Should unpolished contigs be used in further analysis?

isovic / racon

Ultrafast consensus module for raw de novo genome assembly of long uncorrected reads. http://genome.cshlp.org/content/early/2017/01/18/gr.214270.116 Note: This was the original repository which will no longer be officially maintained. Please use the new official repository here:

https://github.com/lbcb-sci/racon

MIT License

272 stars 49 forks source link

Should unpolished contigs be used in further analysis? #104

Open aleksandrabliznina opened 5 years ago

aleksandrabliznina commented 5 years ago

Hi!

Thank you for the amazing tool! It's very helpful!!! Unfortunately, I am struggling with a question and can not find the right answer myself. I have Oxford Nanopore reads that I assemble with Canu into contigs. As a next step, I polish these contigs with corrected and trimmed reads that Canu produces using Racon in 3 iterations. So far, I did not have any significant reductions in the number of contigs (for example, only 17 contigs remain unpolished out of 383 contigs); this I consider as "fine" and do not take these 17 contigs in further analysis. But with the last assembly that I did for the same organism but another individual, I got a significant reduction: 189 contigs out of 428 were filtered out as unpolished (in terms of genome size they do not occupy a lot - less than 10%). I understand that I can easily get them back with "-u" option. But the question is if I should keep them at all?
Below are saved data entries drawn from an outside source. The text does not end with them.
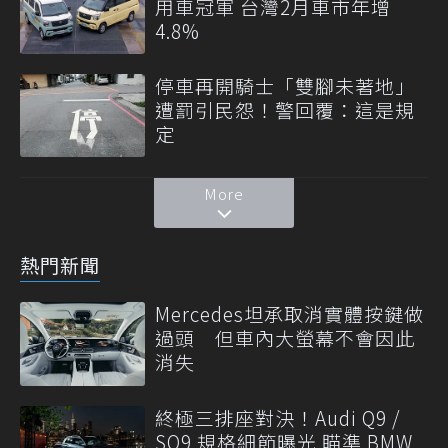
用車冠軍 台灣2月車市年增
4.8%
停車再開騎士「雙腳未著地」
遭罰引民怨！警回覆：這是規
定
More
熱門新聞
Mercedes坦承取消實體按鍵做
過頭 但車內大螢幕不會因此
消失
終極三排座對決！Audi Q9 /
SQ9 規格細節曝光 瞄準 BMW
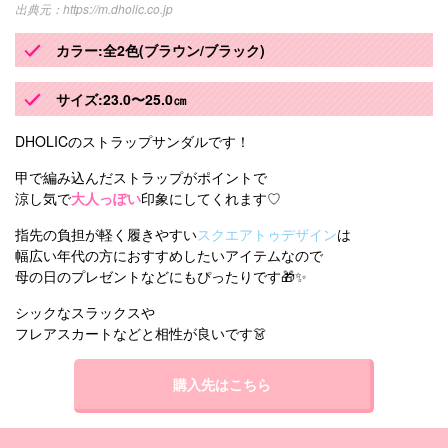
https://m.dholic.co.jp
カラー:全2色(ブラウン/ブラック)
サイズ:23.0〜25.0㎝
DHOLICのストラップサンダルです！
甲で編み込んだストラップがポイントで
涼し気で
大人っぽい
印象にしてくれます♡
指先の負担が軽く履きやすい
スクエアトゥデザイン
は
幅広い年代の方におすすめしたいアイテムなので
母の日のプレゼントなどにもぴったりです🎁✨
シックなスラックスや
フレアスカートなどと相性が良いです👗
購入先はこちら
What is your experience with this kind of problem?

Thank you very much for your help!

rvaser commented 5 years ago

Hello Aleksandra, unpolished sequences are those that do not have a region covered with at least 3 other reads, which usually means that they are either of poor quality and the mapper is unable map anything to them, or they are contained in some other contig and majority of reads has a better overlap with the bigger contig (only the best mapping per read is taken for consensus). You can check the min, max, avg/median size of the dropped sequences and if they are really small you could just drop them. You can also check if they are contained in any other contig. Or you can try using all read to contig mappings and check the number of dropped contigs (option -f in racon). Whichever seems the easiest. I am not sure whether to keep or drop the unpolished sequence.

Best regards, Robert

pjm43 commented 5 years ago

Hi, Sorry for jumping in on this thread, but similar to Aleksandra, I have an ONT-based canu assembly and I'm wondering if I should be using racon with the original raw ONT reads or if I should actually be using the corrected or trimmed reads that canu produces. I assumed it should be the raw reads as the corrected reads and trimmed reads only represent a subset of the raw reads (I think the default for canu is to select the largest 35-40X coverage set). Any insight would be helpful! Thanks, Jeff

rvaser commented 5 years ago

Hi Jeff, I have not tried using corrected/trimmer reads in polishing, usually we use raw reads when it comes to TGS. Could you try both and compare the outcome?

Best regards, Robert

Rohit-Satyam commented 5 months ago

I have the same question like which one to use corrected or raw read. Did you guys concluded anything?